First, I do a full body brush with an old back scrubber that I should wash, but never do.  I begin at the soles of my feet and brush my way up with a vigorous attitude.  I have been doing it for several years, and it doesn’t seem to be making any difference, but I also don’t know what I should be expecting.

Then I use a tongue scraper that painfully removes a yellow plaque which hardens when it makes contact with cold water.  Again, I don’t know why I do this, but based on what I’m seeing it is probably a good thing that I’m removing that shit from my mouth.

Next, I drink some water and try to poop.

Finally, I prepare my special drink.  This is where I feel like I’m setting myself apart.  Like I have something unique to offer.  See, I drink a gelatin/lemon/hot water mixture.  It makes me feel smug, like the people who make and eat quinoa salads out of mason jars.

So, here goes my first recipe.

Hot Lemony Beef Hoof Brew

  • 1 mug with a couple inches of water in the bottom
  • 1 Tablespoon Great Lakes Gelatin-from the red can or any other kind of quality gelatin.  Honestly though, don’t be a princess and expect a wide selection.  It is ground up animal bones, which is always fun to think about while you drink it.
  • Hot water
  • 1/2 Lemon
  • 1 tablespoon Coconut oil-Optional: use only when you’re feeling insufferable.  Which, for me, is a couple mornings a week.

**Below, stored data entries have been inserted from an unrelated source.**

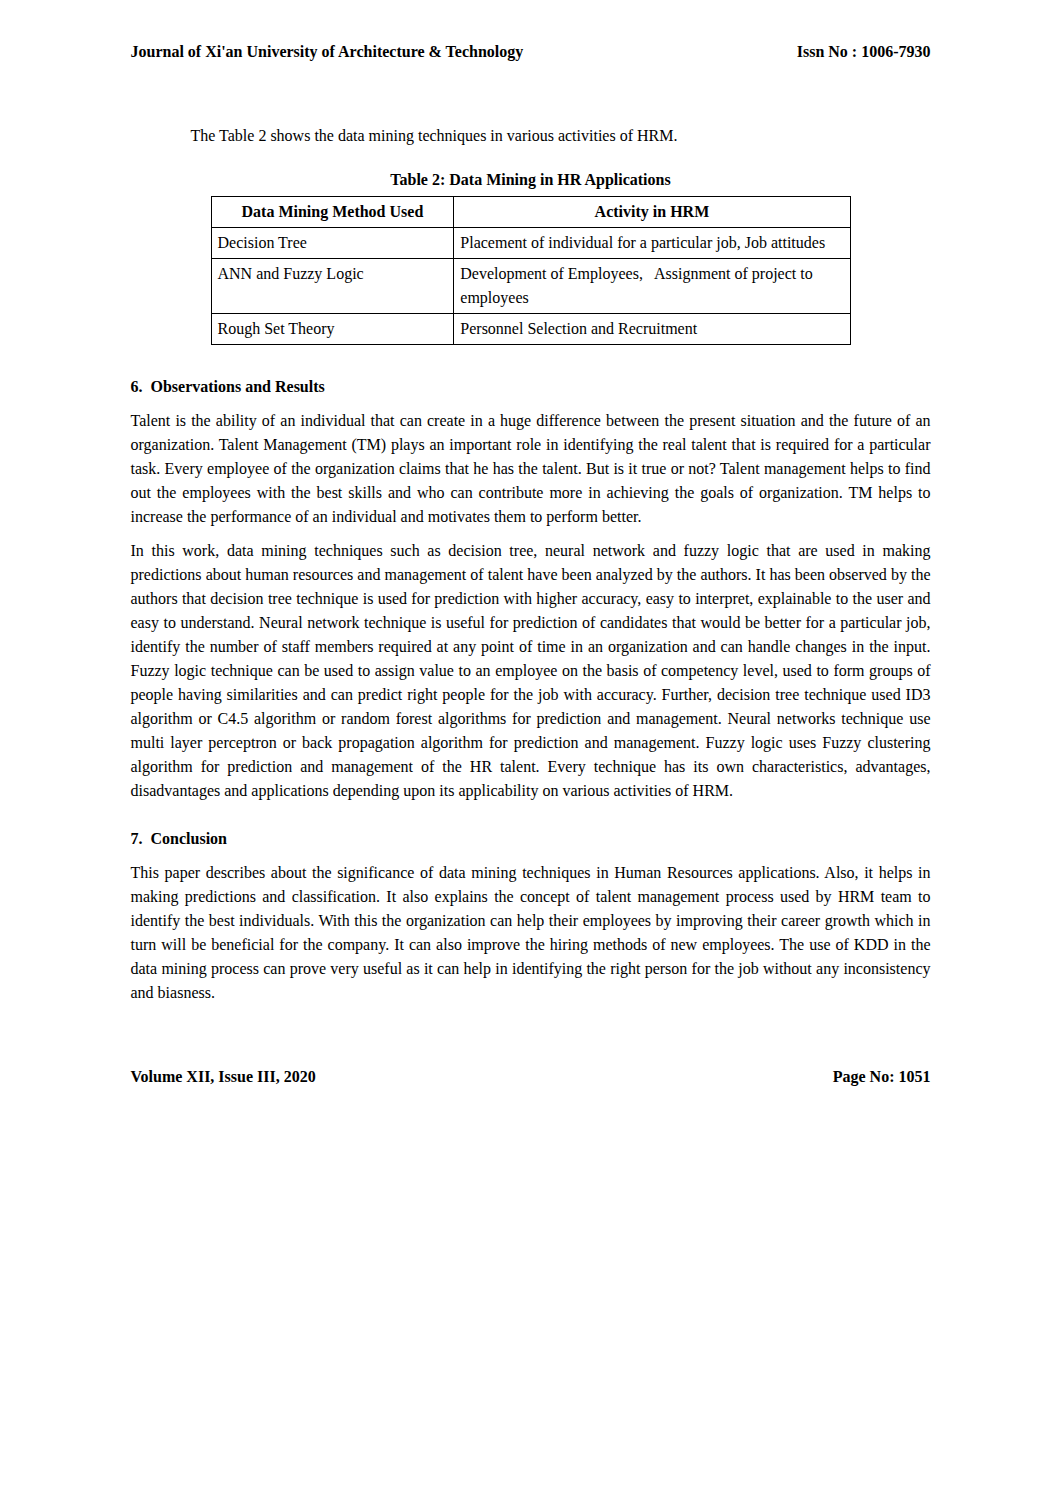Journal of Xi'an University of Architecture & Technology Issn No : 1006-7930
The Table 2 shows the data mining techniques in various activities of HRM.
Table 2: Data Mining in HR Applications
| Data Mining Method Used | Activity in HRM |
| --- | --- |
| Decision Tree | Placement of individual for a particular job, Job attitudes |
| ANN and Fuzzy Logic | Development of Employees, Assignment of project to employees |
| Rough Set Theory | Personnel Selection and Recruitment |
6. Observations and Results
Talent is the ability of an individual that can create in a huge difference between the present situation and the future of an organization. Talent Management (TM) plays an important role in identifying the real talent that is required for a particular task. Every employee of the organization claims that he has the talent. But is it true or not? Talent management helps to find out the employees with the best skills and who can contribute more in achieving the goals of organization. TM helps to increase the performance of an individual and motivates them to perform better.
In this work, data mining techniques such as decision tree, neural network and fuzzy logic that are used in making predictions about human resources and management of talent have been analyzed by the authors. It has been observed by the authors that decision tree technique is used for prediction with higher accuracy, easy to interpret, explainable to the user and easy to understand. Neural network technique is useful for prediction of candidates that would be better for a particular job, identify the number of staff members required at any point of time in an organization and can handle changes in the input. Fuzzy logic technique can be used to assign value to an employee on the basis of competency level, used to form groups of people having similarities and can predict right people for the job with accuracy. Further, decision tree technique used ID3 algorithm or C4.5 algorithm or random forest algorithms for prediction and management. Neural networks technique use multi layer perceptron or back propagation algorithm for prediction and management. Fuzzy logic uses Fuzzy clustering algorithm for prediction and management of the HR talent. Every technique has its own characteristics, advantages, disadvantages and applications depending upon its applicability on various activities of HRM.
7. Conclusion
This paper describes about the significance of data mining techniques in Human Resources applications. Also, it helps in making predictions and classification. It also explains the concept of talent management process used by HRM team to identify the best individuals. With this the organization can help their employees by improving their career growth which in turn will be beneficial for the company. It can also improve the hiring methods of new employees. The use of KDD in the data mining process can prove very useful as it can help in identifying the right person for the job without any inconsistency and biasness.
Volume XII, Issue III, 2020 Page No: 1051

Okay,  take the gelatin and sprinkle it over the water in the mug.  Let it bloom while you boil the water and cut the lemon.  Once the water has been absorbed by the gelatin, and there is a nice little goo puddle in the glass, pour in the hot water.  Then squeeze in the lemon juice with one of those contraptions bartenders use to make mojitos.  Decide if you feel extra special and add the coconut oil accordingly.  Give it a nice stir, and viola- hot lemony beef hoof brew.

It tastes gamey and sour, but it makes me feel like Gwyneth Paltrow.